Thursday, Nov. 29, 2007, Noon
Changing the Stories our Children Tell 100 Years from Now
This is Oklahoma’s centennial. Many Oklahoma centenarians are older than Oklahoma. A hundred years ago, a large family with many, many children was the norm. Children helped on the farm and the more children to help, the better. Today, it costs a lot to rear a child. A range of family structures are emerging. There is a growing number of out of wedlock births to mothers between ages 20 and 30, many of whom did not finish high school. Today, genetic testing and the increased prominence of child support enforcement is creating a different family environment. Parental abandonment has been identified as one of the significant adverse childhood experiences. What effects on children do these emerging family structures have? The increased prevalence of electronics in the lives of children may make it difficult for some children to know the difference between virtual reality and reality. We continue to search for policies that will enhance the relationships children have since relationships create stories and stories create culture. What stories will our children tell 100 years from now?
Howard H. Hendrick
About the Speaker:
Howard H. Hendrick has been director of the Oklahoma Department of Human Services since July 1, 1998. With offices in all 77 counties, Director Hendrick leads a staff of 7,500 employees and administers a $1.6 billion budget. Director Hendrick currently serves as Cabinet Secretary for Human Services for Democratic Governor Brad Henry and served as Cabinet Secretary for Health and Human Services for former Republican Governor Frank Keating.
Before being named Director, Hendrick served 12 years as a member of the Oklahoma State Senate, representing parts of northwest Oklahoma City, Bethany, Yukon and Warr Acres. He served two years as the Republican Floor Leader in the state senate.

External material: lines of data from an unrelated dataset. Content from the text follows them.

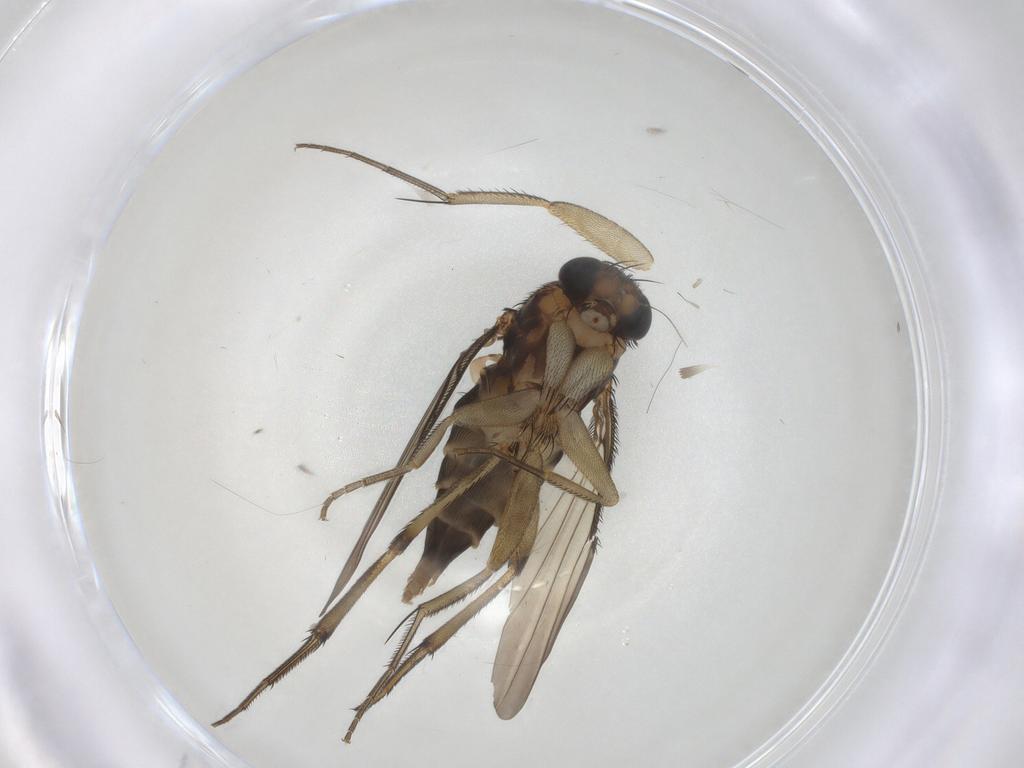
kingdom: Animalia
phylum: Arthropoda
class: Insecta
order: Diptera
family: Phoridae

Hendrick has served on several national committees for legislative organizations, primarily sharing state solutions to America’s health care and welfare problems. He is a member of the Oklahoma Bar Association. He serves on the executive committee for the National Council of State Human Services Administrators. He serves on the boards of the National Children’s Alliance, Nazarene Theological Seminary and the American Public Human Services Association.